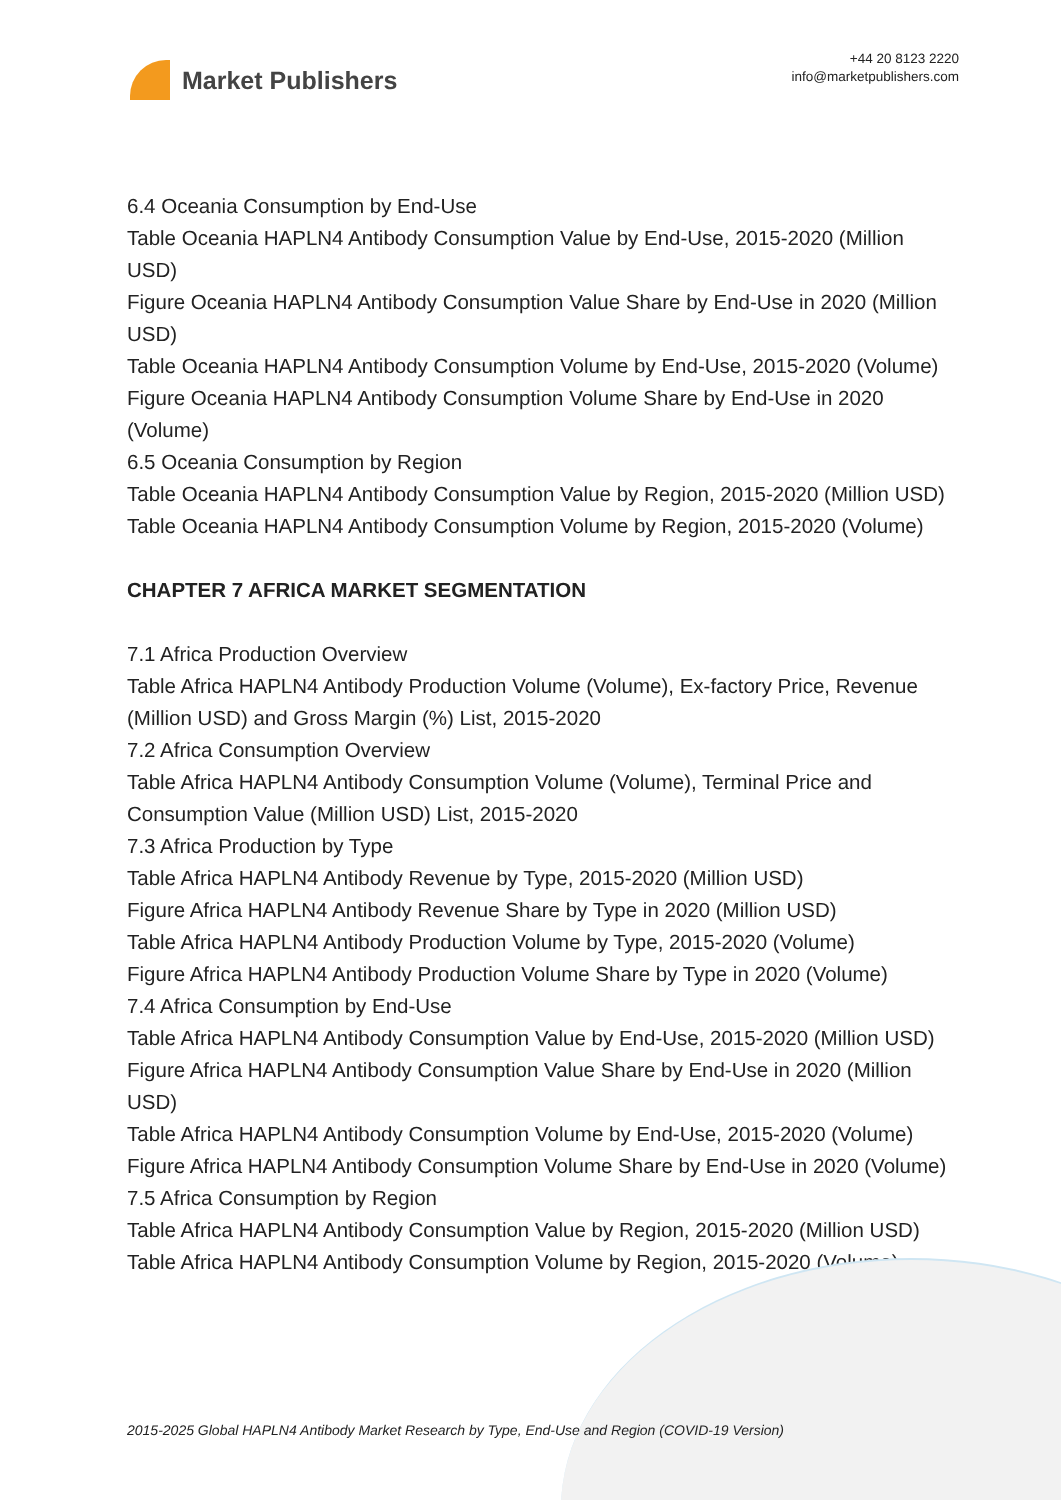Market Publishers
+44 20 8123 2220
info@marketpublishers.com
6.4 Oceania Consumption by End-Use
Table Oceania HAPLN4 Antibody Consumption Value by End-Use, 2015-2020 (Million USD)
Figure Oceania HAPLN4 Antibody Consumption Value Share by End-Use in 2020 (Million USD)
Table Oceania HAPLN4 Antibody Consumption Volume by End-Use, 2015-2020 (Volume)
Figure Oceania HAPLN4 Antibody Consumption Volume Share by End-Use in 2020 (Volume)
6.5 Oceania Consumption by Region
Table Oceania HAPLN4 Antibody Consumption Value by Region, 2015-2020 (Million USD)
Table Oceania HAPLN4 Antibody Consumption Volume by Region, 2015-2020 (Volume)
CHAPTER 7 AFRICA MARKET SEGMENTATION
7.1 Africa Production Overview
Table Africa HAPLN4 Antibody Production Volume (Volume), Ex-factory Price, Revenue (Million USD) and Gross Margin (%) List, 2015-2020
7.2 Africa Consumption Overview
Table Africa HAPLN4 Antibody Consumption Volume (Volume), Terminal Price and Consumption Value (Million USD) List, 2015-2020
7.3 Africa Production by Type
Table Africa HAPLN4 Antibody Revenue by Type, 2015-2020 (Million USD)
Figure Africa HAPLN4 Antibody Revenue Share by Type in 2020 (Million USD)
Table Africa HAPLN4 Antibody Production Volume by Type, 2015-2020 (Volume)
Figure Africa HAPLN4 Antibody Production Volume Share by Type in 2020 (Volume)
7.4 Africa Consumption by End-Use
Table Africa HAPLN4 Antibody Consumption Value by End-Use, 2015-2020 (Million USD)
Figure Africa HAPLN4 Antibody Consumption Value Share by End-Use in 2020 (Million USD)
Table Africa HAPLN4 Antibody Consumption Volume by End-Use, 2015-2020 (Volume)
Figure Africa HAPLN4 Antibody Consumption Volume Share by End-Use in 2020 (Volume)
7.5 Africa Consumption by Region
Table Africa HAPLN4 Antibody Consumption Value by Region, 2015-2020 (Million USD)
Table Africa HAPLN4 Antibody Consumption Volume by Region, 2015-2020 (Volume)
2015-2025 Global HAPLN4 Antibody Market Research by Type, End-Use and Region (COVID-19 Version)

### What is required
Print every record exactly, without the pictures.

### Answer for the task
Market Publishers
+44 20 8123 2220
info@marketpublishers.com
6.4 Oceania Consumption by End-Use
Table Oceania HAPLN4 Antibody Consumption Value by End-Use, 2015-2020 (Million USD)
Figure Oceania HAPLN4 Antibody Consumption Value Share by End-Use in 2020 (Million USD)
Table Oceania HAPLN4 Antibody Consumption Volume by End-Use, 2015-2020 (Volume)
Figure Oceania HAPLN4 Antibody Consumption Volume Share by End-Use in 2020 (Volume)
6.5 Oceania Consumption by Region
Table Oceania HAPLN4 Antibody Consumption Value by Region, 2015-2020 (Million USD)
Table Oceania HAPLN4 Antibody Consumption Volume by Region, 2015-2020 (Volume)
CHAPTER 7 AFRICA MARKET SEGMENTATION
7.1 Africa Production Overview
Table Africa HAPLN4 Antibody Production Volume (Volume), Ex-factory Price, Revenue (Million USD) and Gross Margin (%) List, 2015-2020
7.2 Africa Consumption Overview
Table Africa HAPLN4 Antibody Consumption Volume (Volume), Terminal Price and Consumption Value (Million USD) List, 2015-2020
7.3 Africa Production by Type
Table Africa HAPLN4 Antibody Revenue by Type, 2015-2020 (Million USD)
Figure Africa HAPLN4 Antibody Revenue Share by Type in 2020 (Million USD)
Table Africa HAPLN4 Antibody Production Volume by Type, 2015-2020 (Volume)
Figure Africa HAPLN4 Antibody Production Volume Share by Type in 2020 (Volume)
7.4 Africa Consumption by End-Use
Table Africa HAPLN4 Antibody Consumption Value by End-Use, 2015-2020 (Million USD)
Figure Africa HAPLN4 Antibody Consumption Value Share by End-Use in 2020 (Million USD)
Table Africa HAPLN4 Antibody Consumption Volume by End-Use, 2015-2020 (Volume)
Figure Africa HAPLN4 Antibody Consumption Volume Share by End-Use in 2020 (Volume)
7.5 Africa Consumption by Region
Table Africa HAPLN4 Antibody Consumption Value by Region, 2015-2020 (Million USD)
Table Africa HAPLN4 Antibody Consumption Volume by Region, 2015-2020 (Volume)
2015-2025 Global HAPLN4 Antibody Market Research by Type, End-Use and Region (COVID-19 Version)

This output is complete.